6 The equation \(0.5 \ln x - x ^ { 2 } + x + 1 = 0\) has two roots \(\alpha\) and \(\beta\), such that \(0 < \alpha < 1\) and \(1 < \beta < 2\).
- Use the Newton-Raphson method with \(x _ { 0 } = 1\) to obtain \(\beta\) correct to \(\mathbf { 6 }\) decimal places.
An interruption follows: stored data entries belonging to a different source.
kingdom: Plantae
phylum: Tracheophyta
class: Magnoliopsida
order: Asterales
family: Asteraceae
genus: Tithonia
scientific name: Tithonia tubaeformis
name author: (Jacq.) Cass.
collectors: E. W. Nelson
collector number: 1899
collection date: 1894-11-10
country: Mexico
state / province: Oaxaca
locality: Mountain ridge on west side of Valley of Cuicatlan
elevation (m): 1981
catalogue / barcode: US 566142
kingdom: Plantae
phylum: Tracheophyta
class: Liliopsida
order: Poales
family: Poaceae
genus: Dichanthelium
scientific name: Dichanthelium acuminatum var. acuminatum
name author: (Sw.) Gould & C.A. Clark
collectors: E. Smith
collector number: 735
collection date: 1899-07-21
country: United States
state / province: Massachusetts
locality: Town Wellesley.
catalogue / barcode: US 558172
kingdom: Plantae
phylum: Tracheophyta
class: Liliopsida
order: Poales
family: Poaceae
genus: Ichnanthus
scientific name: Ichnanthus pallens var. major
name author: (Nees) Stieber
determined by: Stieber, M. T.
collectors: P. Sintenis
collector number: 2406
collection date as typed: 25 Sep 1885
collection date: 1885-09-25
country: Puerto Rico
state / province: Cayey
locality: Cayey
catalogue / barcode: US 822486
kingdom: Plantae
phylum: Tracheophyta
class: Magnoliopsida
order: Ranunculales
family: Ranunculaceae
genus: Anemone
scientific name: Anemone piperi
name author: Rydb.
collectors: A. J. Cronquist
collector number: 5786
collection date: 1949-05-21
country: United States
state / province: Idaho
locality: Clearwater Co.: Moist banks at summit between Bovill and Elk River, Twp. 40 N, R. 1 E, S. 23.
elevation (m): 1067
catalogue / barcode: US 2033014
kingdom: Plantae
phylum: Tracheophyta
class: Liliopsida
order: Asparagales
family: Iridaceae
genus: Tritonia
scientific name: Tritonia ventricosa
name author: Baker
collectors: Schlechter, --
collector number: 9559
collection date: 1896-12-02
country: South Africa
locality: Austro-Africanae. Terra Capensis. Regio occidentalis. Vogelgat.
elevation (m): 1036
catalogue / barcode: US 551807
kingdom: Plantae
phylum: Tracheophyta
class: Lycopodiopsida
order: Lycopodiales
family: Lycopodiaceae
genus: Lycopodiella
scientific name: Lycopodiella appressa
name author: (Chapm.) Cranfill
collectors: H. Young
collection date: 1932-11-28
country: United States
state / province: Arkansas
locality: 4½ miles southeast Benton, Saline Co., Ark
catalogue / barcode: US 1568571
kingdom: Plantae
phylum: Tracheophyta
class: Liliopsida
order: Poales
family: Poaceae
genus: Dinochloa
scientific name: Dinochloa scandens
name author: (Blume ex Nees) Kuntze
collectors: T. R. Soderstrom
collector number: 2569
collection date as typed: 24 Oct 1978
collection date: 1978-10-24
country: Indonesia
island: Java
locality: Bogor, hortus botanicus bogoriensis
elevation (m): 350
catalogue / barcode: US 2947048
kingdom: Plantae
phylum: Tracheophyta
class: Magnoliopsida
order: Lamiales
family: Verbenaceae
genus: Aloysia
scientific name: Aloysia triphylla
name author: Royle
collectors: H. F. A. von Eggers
Fig. 6.1 shows part of the graph of \(y = 0.5 \ln x - x ^ { 2 } + x + 1\).
\begin{figure}[h]
\includegraphics[alt={},max width=\textwidth]{945883ad-c153-4c51-83d3-978e4c769ed5-06_1112_1156_529_354}
\captionsetup{labelformat=empty}
\caption{Fig. 6.1}
\end{figure} - On the copy of Fig. 6.1 in the Printed Answer Booklet, illustrate the Newton-Raphson method working to obtain \(x _ { 1 }\) from \(x _ { 0 } = 1\).
Beth is trying to find \(\alpha\) correct to 6 decimal places.
- Suggest a reason why she might choose the Newton-Raphson method instead of fixed point iteration.
Beth tries to find \(\alpha\) using the Newton-Raphson method with a starting value of \(x _ { 0 } = 0.5\). Her spreadsheet output is shown in Fig. 6.2.
\begin{table}[h]
| \(r\) | \(\mathrm { x } _ { \mathrm { r } }\) |
| 0 | 0.5 |
| 1 | - 0.40343 |
| 2 | \#NUM! |
\captionsetup{labelformat=empty}
\caption{Fig. 6.2}
- Explain how the display \#NUM! has arisen in the cell for \(x _ { 2 }\).
Beth decides to use the iterative formula
$$x _ { n + 1 } = g \left( x _ { n } \right) = \sqrt { 0.5 \ln \left( x _ { n } \right) + x _ { n } + 1 }$$
- Determine the outcome when Beth uses this formula with \(x _ { 0 } = 0.5\).
- Use the relaxed iteration \(\mathrm { x } _ { \mathrm { n } + 1 } = ( 1 - \lambda ) \mathrm { x } _ { \mathrm { n } } + \lambda \mathrm { g } \left( \mathrm { x } _ { \mathrm { n } } \right)\) with \(\lambda = - 0.041\) and \(x _ { 0 } = 0.5\) to obtain \(\alpha\) correct to \(\mathbf { 6 }\) decimal places.